_O QUE FAZER_
- 1) Diga se cada afirmação, (a), (b) e (c), está de acordo com o texto sobre diversidade e inclusão. Responda sim ou não e cite entre aspas as palavras do texto que decidem a resposta. (a) Desde 2023, pelo menos 82 projetos de lei contra a DEI no ensino superior foram apresentados em mais de 20 estados americanos. (b) Todos esses projetos de lei foram promulgados. (c) Segundo Ricardo Sales, o Brasil costuma se inspirar nos Estados Unidos no tema da diversidade.
- 2) Continue o texto sobre diversidade e inclusão a partir da última frase mostrada.

Neste contexto, este texto busca refletir sobre o constante desafio de mobilização de recursos por parte da população LGBTQIAPN+, bem como chamar atenção do campo filantrópico para a urgência de apoiar essa luta no Brasil.
Ameaças à diversidade
Uma tendência recente nos Estados Unidos nos chamou a atenção, onde empresas estão modificando suas abordagens em relação à diversidade, equidade e inclusão (DEI), com metas de representatividade sendo substituídas por métricas de desempenho e com a adoção de ações mais tímidas durante o mês de junho, período do ano em que se celebra o orgulho LGBTQIAPN+. Além disso, o termo DEI está sendo removido em favor de programas que enfatizam a inclusão de forma mais ampla, reduzindo o foco na importância de garantir um ambiente de trabalho diverso em termos sócio-demográficos, em resposta a uma crescente reação legal, social e política conservadora (Washington Post, 2024).
Essas mudanças são atribuídas a um movimento de rebranding, influenciado por políticos conservadores e legislação proposta que questiona e limita esforços de DEI em várias esferas. Nos Estados Unidos, por exemplo, pelo menos 82 projetos de lei contrários à DEI no ensino superior foram apresentados em mais de 20 estados desde o ano de 2023. Desses, 12 foram promulgados (New York Times, 2024).
Consultores e profissionais do setor estão ajustando terminologias, como substituir “diversidade” por “inclusão”, na tentativa de manter o progresso sem se envolver em temas politicamente contenciosos. Este movimento também é observado no Brasil, onde a agenda ESG, que, de certa forma, abarcou as agendas DEI, tem sido alvo de críticas de grupos de extrema direita articulados internacionalmente. Algumas empresas nos EUA, antes ativas em causas LGBTQIAPN+, reduziram suas ações relacionadas a esse tema em 2024, refletindo uma cautela crescente diante do ambiente político e social hostil às pautas de inclusão, em um contexto de avanço de pautas conservadoras e crescimento da direita a nível global.
Ricardo Sales, da consultoria Mais Diversidade, aponta que, historicamente, no tema da diversidade, o Brasil se inspirou no que é feito nos Estados Unidos (Meio & Mensagem, 2024), o que, a nosso ver, é preocupante quando se trata do apoio aos direitos LGBTQIAPN+ aqui no país. Por parte do Investimento Social Privado, há um temor crescente de que esse cenário possa influenciar a decisão sobre os apoios a organizações de defesa da diversidade sexual e de gênero.

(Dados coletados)
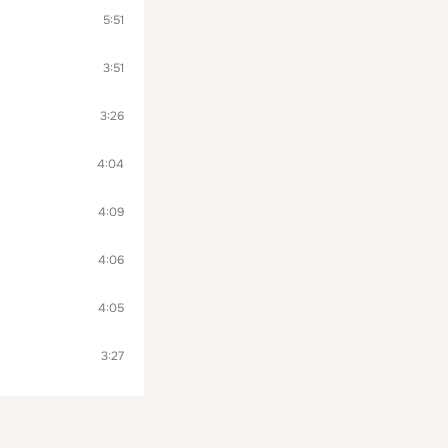
5:51
3:51
3:26
4:04
4:09
4:06
4:05
3:27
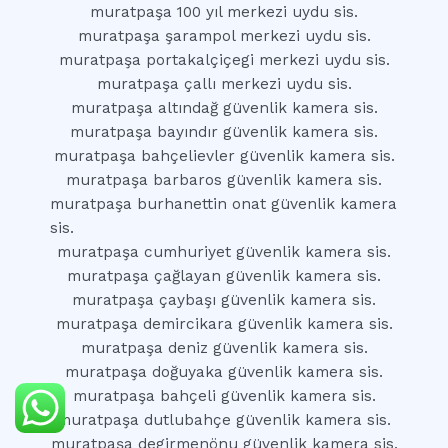
muratpaşa 100 yıl merkezi uydu sis.
muratpaşa şarampol merkezi uydu sis.
muratpaşa portakalçiçegi merkezi uydu sis.
muratpaşa çallı merkezi uydu sis.
muratpaşa altındağ güvenlik kamera sis.
muratpaşa bayındır güvenlik kamera sis.
muratpaşa bahçelievler güvenlik kamera sis.
muratpaşa barbaros güvenlik kamera sis.
muratpaşa burhanettin onat güvenlik kamera
sis.
muratpaşa cumhuriyet güvenlik kamera sis.
muratpaşa çağlayan güvenlik kamera sis.
muratpaşa çaybaşı güvenlik kamera sis.
muratpaşa demircikara güvenlik kamera sis.
muratpaşa deniz güvenlik kamera sis.
muratpaşa doğuyaka güvenlik kamera sis.
muratpaşa bahçeli güvenlik kamera sis.
muratpaşa dutlubahçe güvenlik kamera sis.
muratpaşa degirmenönu güvenlik kamera sis.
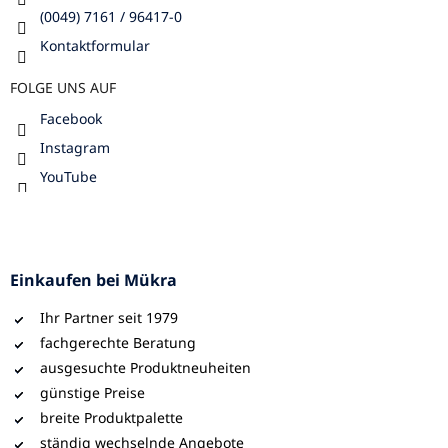
(0049) 7161 / 96417-0
Kontaktformular
FOLGE UNS AUF
Facebook
Instagram
YouTube
Einkaufen bei Mükra
Ihr Partner seit 1979
fachgerechte Beratung
ausgesuchte Produktneuheiten
günstige Preise
breite Produktpalette
ständig wechselnde Angebote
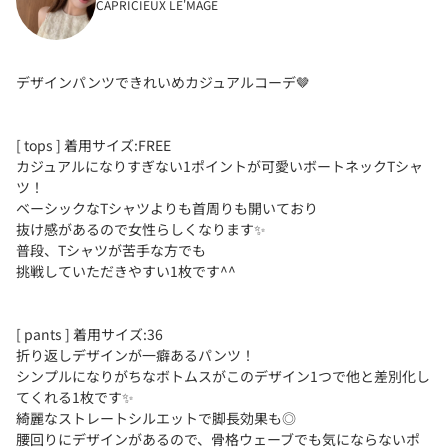
CAPRICIEUX LE'MAGE
デザインパンツできれいめカジュアルコーデ🤎
[ tops ] 着用サイズ:FREE
カジュアルになりすぎない1ポイントが可愛いボートネックTシャ
ツ！
ベーシックなTシャツよりも首周りも開いており
抜け感があるので女性らしくなります✨
普段、Tシャツが苦手な方でも
挑戦していただきやすい1枚です^^
[ pants ] 着用サイズ:36
折り返しデザインが一癖あるパンツ！
シンプルになりがちなボトムスがこのデザイン1つで他と差別化し
てくれる1枚です✨
綺麗なストレートシルエットで脚長効果も◎
腰回りにデザインがあるので、骨格ウェーブでも気にならないポ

_RESPOSTAS POR ITEM_
- 1)
(a) Sim: "pelo menos 82 projetos de lei contrários à DEI no ensino superior foram apresentados em mais de 20 estados desde o ano de 2023"
(b) Não: "Desses, 12 foram promulgados"
(c) Sim: "historicamente, no tema da diversidade, o Brasil se inspirou no que é feito nos Estados Unidos"

- 2)
Postagem da Casa1, centro de cultura e acolhimento de pessoas LGBTQIAPN+ na cidade de São Paulo
Cenário atual de apoio à agenda de direitos LGBTQIAPN+ no Brasil
Nos últimos anos, chama a atenção o aumento de parlamentares eleitos por terem se notabilizado na disputa contra os direitos sexuais e reprodutivos e os direitos LGBTQIAPN+. Uma reportagem da Agência Diadorim (2024) revelou que 80% dos estados brasileiros contam com projetos de lei contrários à população LGBTQIAPN+ – destes, três estados já transformaram os projetos em legislações. A análise ainda apontou que um projeto de lei contrário às pessoas LGBTQIAPN+ leva em média 5 dias para ser replicado de um parlamento a outro.
Apesar disso, ainda existem desafios significativos relacionados ao peso que a agenda de defesa dos direitos LGBTQIAPN+ ocupa nas organizações da filantropia nacional, conforme revelam os dados do Censo GIFE de 2020 e 2022. Das 1.015 iniciativas mapeadas, entre 55% e 65% não têm vínculos diretos ou transversais com temas de diversidade e equidade racial, de gênero, LGBTQIAPN+ e para pessoas com deficiência, refletindo uma lacuna alarmante na abordagem dessas questões.
Além disso, a ausência de dados governamentais sobre a população LGBTQIAPN+ também cria barreiras significativas para identificar o tamanho dessa população no Brasil e para qualificar suas necessidades e os principais gargalos para acesso a direitos.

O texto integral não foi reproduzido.